** START OF Entries **
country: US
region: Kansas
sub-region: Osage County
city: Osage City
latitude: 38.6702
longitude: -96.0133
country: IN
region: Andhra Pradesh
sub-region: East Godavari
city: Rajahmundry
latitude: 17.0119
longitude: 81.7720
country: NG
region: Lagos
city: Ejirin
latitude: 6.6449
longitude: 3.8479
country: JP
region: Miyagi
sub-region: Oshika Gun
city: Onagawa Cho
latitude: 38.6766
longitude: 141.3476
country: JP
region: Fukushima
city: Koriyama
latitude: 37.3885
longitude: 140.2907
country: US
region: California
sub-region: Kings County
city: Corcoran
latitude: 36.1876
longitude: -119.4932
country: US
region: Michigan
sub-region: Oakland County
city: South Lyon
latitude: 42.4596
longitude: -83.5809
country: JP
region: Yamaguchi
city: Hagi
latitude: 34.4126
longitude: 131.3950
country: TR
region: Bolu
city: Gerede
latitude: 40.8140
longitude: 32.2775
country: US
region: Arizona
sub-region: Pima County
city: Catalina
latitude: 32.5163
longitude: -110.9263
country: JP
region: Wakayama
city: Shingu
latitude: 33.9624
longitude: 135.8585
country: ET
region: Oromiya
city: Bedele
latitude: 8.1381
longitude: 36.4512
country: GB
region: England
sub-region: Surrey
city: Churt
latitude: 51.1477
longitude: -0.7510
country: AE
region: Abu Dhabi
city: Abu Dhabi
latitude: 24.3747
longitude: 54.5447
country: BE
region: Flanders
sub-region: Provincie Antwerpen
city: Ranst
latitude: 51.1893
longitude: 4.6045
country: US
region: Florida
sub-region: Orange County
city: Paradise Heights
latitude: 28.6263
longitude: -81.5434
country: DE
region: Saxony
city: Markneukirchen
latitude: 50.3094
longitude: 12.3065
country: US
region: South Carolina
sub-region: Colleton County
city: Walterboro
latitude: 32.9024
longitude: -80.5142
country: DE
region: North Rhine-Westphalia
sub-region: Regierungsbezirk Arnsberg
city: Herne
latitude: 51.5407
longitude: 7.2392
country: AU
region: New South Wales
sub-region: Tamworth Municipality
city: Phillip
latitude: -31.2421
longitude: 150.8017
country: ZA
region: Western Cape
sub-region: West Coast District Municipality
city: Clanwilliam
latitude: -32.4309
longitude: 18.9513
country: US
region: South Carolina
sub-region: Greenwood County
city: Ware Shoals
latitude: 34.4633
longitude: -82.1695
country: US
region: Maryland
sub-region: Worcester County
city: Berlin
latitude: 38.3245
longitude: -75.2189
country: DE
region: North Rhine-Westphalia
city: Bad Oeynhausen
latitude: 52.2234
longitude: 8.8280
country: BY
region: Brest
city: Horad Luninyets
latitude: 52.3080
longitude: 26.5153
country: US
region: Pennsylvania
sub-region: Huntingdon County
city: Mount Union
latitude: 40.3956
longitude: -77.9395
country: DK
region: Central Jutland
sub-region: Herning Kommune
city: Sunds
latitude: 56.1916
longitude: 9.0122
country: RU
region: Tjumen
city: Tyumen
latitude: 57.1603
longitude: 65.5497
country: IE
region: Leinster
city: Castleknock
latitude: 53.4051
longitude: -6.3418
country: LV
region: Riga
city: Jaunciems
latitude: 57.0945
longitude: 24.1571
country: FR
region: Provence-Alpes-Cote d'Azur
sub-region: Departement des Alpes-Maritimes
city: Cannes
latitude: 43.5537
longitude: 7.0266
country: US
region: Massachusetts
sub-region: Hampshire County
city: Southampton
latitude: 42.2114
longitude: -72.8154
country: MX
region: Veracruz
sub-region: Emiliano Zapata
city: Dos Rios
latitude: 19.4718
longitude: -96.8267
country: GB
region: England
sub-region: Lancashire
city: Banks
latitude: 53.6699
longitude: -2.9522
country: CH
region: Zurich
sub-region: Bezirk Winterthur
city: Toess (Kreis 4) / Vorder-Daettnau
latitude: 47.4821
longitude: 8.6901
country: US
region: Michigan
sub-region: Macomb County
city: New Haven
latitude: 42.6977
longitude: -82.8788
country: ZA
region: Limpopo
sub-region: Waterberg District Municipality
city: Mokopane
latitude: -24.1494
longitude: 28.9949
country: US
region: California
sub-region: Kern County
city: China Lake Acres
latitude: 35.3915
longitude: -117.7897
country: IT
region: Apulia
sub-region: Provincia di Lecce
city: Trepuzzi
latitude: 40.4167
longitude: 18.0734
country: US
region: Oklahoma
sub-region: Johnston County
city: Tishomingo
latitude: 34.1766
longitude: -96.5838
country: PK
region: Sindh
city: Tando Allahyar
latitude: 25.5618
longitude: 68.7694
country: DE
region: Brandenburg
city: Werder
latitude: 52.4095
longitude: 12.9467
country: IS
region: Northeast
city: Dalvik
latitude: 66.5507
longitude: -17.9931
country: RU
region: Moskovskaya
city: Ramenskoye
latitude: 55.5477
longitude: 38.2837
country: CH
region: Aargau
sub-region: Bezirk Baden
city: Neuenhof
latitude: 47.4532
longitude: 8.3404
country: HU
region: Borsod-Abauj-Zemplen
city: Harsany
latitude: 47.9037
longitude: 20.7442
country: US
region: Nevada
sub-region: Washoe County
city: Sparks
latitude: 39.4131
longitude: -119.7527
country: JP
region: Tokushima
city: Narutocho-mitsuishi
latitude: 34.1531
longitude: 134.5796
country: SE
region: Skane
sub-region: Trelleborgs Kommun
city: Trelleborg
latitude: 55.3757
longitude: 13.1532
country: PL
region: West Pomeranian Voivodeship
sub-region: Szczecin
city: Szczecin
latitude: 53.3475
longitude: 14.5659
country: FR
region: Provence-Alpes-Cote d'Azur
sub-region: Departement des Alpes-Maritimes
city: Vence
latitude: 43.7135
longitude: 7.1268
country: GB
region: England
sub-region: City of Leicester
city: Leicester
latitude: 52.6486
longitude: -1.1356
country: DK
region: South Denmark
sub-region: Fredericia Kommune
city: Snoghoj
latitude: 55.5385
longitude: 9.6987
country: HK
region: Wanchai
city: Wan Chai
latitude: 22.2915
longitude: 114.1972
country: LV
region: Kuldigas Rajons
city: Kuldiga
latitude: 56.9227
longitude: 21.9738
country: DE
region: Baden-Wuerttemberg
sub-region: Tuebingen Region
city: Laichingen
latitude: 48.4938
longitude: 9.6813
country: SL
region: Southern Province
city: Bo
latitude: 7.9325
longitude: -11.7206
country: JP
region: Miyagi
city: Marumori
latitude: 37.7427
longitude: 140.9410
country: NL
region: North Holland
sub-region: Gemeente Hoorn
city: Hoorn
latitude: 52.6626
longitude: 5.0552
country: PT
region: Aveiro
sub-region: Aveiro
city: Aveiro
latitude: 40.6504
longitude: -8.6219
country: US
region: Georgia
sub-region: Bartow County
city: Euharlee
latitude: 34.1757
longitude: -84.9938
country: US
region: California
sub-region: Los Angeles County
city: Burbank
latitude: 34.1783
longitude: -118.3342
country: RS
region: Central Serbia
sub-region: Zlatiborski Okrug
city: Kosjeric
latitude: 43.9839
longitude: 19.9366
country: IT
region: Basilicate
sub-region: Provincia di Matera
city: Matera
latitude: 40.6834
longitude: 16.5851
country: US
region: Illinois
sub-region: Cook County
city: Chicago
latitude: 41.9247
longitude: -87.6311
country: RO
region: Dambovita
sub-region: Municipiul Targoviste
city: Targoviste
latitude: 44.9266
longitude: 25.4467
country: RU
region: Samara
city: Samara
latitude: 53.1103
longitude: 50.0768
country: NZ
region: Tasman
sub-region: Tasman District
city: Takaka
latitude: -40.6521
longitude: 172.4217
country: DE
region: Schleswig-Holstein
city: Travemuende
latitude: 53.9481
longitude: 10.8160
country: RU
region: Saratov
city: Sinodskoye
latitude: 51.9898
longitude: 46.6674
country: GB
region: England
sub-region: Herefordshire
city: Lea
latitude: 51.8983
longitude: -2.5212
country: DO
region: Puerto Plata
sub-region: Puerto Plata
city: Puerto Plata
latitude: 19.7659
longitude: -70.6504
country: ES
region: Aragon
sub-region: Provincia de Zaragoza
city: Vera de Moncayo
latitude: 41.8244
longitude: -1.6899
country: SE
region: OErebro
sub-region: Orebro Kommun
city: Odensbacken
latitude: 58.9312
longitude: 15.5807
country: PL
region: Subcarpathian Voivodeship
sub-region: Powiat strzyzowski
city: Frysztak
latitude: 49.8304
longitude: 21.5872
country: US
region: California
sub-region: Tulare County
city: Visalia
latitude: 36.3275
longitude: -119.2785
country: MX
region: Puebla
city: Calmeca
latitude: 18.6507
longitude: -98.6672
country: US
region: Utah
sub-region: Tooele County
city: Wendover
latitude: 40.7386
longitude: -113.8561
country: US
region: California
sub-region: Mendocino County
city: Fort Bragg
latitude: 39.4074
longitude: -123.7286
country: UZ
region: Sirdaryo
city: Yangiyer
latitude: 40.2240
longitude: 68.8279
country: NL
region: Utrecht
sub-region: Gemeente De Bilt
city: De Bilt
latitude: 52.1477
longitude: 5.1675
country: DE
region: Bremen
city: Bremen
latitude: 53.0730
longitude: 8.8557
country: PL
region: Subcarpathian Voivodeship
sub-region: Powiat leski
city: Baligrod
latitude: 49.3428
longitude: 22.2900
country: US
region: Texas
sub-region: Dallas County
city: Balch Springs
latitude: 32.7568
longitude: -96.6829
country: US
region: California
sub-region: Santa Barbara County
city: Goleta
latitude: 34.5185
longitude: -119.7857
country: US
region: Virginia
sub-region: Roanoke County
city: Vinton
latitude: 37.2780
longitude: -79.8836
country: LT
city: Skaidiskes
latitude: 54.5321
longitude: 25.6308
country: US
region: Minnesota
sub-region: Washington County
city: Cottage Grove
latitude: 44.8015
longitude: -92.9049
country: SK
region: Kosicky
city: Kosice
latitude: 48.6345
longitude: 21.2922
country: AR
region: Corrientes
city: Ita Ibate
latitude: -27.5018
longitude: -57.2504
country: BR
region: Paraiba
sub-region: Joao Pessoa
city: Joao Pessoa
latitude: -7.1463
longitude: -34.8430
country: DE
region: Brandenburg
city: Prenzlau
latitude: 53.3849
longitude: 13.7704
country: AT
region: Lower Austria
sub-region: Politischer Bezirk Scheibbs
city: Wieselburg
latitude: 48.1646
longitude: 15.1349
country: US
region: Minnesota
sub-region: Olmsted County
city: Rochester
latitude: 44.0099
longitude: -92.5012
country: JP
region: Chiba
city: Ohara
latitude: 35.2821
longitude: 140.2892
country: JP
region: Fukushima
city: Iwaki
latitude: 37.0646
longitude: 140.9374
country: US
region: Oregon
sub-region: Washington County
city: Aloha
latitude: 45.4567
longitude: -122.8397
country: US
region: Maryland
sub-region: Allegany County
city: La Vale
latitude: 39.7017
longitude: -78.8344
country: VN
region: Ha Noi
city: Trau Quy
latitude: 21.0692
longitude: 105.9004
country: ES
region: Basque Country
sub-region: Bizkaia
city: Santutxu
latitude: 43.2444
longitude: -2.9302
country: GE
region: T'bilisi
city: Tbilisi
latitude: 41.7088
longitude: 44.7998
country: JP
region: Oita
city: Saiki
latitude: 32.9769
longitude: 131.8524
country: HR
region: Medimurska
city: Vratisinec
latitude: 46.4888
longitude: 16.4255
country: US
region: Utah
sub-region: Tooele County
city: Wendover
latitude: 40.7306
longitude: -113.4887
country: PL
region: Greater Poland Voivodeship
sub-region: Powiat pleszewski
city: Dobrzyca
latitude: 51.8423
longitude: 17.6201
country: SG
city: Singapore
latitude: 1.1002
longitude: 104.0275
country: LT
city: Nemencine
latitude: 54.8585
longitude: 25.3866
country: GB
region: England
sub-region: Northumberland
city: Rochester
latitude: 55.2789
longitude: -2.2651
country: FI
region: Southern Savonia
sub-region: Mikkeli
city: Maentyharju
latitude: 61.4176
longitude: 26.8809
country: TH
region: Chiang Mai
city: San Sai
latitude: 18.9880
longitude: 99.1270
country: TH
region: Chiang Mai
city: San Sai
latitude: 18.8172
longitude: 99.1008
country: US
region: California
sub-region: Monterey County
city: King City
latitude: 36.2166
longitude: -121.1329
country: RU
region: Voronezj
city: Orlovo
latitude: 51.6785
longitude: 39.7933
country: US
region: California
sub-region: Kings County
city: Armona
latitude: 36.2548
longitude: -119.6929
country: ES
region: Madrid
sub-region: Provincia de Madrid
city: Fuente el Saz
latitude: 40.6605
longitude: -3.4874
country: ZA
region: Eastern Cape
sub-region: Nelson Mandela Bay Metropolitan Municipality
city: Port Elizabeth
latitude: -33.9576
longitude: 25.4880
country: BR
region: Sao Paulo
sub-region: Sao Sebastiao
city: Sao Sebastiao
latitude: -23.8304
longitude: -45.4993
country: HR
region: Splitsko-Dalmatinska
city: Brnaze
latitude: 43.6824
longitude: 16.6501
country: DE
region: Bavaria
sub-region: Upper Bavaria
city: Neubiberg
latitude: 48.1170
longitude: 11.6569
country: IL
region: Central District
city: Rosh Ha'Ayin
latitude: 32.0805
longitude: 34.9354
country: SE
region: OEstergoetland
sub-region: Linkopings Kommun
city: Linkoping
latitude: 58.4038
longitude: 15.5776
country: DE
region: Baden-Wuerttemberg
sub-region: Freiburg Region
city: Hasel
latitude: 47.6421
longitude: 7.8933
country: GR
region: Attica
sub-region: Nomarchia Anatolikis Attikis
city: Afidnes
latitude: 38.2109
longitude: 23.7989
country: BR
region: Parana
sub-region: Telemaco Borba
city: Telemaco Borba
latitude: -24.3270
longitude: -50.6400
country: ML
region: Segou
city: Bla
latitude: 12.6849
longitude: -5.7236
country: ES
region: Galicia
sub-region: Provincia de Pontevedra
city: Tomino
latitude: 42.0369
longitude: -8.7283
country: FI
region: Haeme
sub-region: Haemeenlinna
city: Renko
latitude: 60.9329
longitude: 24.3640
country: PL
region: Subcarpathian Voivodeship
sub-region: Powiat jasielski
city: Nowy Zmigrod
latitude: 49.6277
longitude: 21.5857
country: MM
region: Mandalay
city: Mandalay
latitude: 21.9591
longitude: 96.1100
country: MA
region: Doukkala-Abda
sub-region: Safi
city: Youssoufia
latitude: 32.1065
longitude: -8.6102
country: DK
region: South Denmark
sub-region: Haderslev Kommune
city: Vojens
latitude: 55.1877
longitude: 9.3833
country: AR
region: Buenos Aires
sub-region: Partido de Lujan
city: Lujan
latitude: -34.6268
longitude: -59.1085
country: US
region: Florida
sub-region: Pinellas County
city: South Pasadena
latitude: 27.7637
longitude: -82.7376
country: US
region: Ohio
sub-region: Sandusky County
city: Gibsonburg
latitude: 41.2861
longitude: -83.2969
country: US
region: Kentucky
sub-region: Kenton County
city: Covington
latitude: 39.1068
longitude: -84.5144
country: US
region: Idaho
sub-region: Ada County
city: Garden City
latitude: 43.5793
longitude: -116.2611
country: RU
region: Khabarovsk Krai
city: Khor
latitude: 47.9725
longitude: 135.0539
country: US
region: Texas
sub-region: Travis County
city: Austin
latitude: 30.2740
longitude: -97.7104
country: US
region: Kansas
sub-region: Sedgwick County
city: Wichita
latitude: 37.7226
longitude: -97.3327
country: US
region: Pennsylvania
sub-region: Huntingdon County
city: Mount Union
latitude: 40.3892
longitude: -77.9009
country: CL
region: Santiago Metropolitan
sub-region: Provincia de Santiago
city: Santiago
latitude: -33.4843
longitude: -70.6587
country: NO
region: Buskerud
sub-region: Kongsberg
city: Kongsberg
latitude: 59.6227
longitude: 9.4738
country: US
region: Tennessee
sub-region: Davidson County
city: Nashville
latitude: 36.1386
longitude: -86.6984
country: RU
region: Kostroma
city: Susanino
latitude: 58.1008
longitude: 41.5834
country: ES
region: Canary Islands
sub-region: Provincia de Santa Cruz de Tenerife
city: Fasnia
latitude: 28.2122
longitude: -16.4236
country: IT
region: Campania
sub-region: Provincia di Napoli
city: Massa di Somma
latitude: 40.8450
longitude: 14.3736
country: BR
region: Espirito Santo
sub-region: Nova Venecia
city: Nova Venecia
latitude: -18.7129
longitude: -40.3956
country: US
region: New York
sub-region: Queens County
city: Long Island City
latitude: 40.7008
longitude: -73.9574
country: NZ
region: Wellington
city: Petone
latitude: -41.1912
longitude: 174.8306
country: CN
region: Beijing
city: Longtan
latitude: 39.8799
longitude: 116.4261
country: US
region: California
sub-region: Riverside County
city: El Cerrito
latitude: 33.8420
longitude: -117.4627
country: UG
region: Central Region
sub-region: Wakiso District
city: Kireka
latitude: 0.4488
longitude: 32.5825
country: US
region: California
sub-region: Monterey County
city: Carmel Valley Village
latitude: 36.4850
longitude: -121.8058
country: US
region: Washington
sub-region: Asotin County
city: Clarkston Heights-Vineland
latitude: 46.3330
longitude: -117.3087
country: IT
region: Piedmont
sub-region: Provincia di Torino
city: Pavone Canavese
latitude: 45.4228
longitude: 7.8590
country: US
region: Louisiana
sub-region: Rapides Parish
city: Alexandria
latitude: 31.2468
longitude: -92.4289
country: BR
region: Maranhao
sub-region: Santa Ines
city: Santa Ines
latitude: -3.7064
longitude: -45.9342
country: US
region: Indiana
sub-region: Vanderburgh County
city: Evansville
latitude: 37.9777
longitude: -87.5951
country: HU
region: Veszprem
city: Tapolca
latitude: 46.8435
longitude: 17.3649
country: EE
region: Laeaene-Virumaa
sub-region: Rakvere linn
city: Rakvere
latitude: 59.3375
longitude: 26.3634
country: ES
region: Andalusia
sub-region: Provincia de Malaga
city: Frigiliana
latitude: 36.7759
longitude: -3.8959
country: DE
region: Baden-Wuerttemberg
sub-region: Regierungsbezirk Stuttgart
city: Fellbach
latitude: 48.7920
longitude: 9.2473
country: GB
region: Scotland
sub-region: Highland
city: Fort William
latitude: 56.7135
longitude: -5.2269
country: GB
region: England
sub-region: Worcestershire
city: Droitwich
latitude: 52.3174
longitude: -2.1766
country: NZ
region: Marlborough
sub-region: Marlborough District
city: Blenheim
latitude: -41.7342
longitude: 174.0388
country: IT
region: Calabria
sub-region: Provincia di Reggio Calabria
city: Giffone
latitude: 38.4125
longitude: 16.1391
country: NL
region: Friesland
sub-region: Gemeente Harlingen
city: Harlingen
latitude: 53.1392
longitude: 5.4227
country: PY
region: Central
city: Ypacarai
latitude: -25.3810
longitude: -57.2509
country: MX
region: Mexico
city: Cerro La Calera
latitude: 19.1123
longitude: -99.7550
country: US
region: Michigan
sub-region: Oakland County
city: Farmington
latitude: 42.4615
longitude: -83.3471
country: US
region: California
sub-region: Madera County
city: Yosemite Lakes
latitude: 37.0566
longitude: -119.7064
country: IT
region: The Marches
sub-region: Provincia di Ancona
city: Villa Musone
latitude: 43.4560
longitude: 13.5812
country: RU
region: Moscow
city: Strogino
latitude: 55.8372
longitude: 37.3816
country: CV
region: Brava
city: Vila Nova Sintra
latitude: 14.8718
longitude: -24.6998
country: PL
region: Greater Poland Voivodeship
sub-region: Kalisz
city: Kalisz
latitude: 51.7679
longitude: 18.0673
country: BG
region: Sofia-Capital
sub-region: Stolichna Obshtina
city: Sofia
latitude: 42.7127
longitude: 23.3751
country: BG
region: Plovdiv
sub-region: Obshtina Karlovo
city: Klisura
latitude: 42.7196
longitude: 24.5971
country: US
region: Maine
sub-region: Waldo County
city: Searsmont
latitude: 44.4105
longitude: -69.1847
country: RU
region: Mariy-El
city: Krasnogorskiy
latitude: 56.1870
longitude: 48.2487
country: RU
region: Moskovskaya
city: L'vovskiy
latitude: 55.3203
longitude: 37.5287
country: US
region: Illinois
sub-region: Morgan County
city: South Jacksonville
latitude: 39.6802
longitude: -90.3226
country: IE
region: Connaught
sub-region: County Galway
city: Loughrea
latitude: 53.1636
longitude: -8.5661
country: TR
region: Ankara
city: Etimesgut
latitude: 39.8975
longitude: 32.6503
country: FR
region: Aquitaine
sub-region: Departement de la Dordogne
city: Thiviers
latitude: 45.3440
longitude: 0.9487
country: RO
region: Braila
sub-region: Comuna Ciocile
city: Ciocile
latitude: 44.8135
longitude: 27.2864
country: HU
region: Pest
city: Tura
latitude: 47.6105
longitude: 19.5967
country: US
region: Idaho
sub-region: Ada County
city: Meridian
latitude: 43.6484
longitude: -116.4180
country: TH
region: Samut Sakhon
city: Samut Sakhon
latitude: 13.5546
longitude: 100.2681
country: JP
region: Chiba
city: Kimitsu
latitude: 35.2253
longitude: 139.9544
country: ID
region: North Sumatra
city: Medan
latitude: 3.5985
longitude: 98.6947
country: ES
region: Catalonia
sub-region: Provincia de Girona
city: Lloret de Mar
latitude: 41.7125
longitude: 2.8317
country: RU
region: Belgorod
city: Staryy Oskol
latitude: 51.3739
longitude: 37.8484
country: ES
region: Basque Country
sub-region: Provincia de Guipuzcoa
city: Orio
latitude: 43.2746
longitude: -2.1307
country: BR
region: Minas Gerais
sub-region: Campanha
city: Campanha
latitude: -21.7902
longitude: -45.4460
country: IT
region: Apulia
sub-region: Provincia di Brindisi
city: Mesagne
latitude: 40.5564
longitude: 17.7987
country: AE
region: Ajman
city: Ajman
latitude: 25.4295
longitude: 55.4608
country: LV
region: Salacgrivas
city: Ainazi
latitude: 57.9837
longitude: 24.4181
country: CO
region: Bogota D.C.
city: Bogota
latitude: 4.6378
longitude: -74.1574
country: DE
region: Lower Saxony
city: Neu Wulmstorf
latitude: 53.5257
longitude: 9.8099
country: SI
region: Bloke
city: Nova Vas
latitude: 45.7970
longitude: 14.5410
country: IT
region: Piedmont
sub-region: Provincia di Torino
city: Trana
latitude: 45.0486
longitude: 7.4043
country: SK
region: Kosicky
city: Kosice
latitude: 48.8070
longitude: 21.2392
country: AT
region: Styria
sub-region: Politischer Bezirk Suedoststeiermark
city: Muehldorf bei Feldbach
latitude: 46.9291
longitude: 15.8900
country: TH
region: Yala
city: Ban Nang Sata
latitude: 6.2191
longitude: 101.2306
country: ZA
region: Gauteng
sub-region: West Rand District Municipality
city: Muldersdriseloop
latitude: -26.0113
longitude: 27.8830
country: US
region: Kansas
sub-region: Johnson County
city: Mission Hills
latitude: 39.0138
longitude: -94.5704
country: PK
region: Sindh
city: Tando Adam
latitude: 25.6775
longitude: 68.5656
** END OF Entries **
Requirements: Copy the listing from the line containing "latitude: 53.1392" through the line containing "latitude: 42.7127", changing every "city" to "town" and leaving everything else as it is.

Answer in full:
latitude: 53.1392
longitude: 5.4227
country: PY
region: Central
town: Ypacarai
latitude: -25.3810
longitude: -57.2509
country: MX
region: Mexico
town: Cerro La Calera
latitude: 19.1123
longitude: -99.7550
country: US
region: Michigan
sub-region: Oakland County
town: Farmington
latitude: 42.4615
longitude: -83.3471
country: US
region: California
sub-region: Madera County
town: Yosemite Lakes
latitude: 37.0566
longitude: -119.7064
country: IT
region: The Marches
sub-region: Provincia di Ancona
town: Villa Musone
latitude: 43.4560
longitude: 13.5812
country: RU
region: Moscow
town: Strogino
latitude: 55.8372
longitude: 37.3816
country: CV
region: Brava
town: Vila Nova Sintra
latitude: 14.8718
longitude: -24.6998
country: PL
region: Greater Poland Voivodeship
sub-region: Kalisz
town: Kalisz
latitude: 51.7679
longitude: 18.0673
country: BG
region: Sofia-Capital
sub-region: Stolichna Obshtina
town: Sofia
latitude: 42.7127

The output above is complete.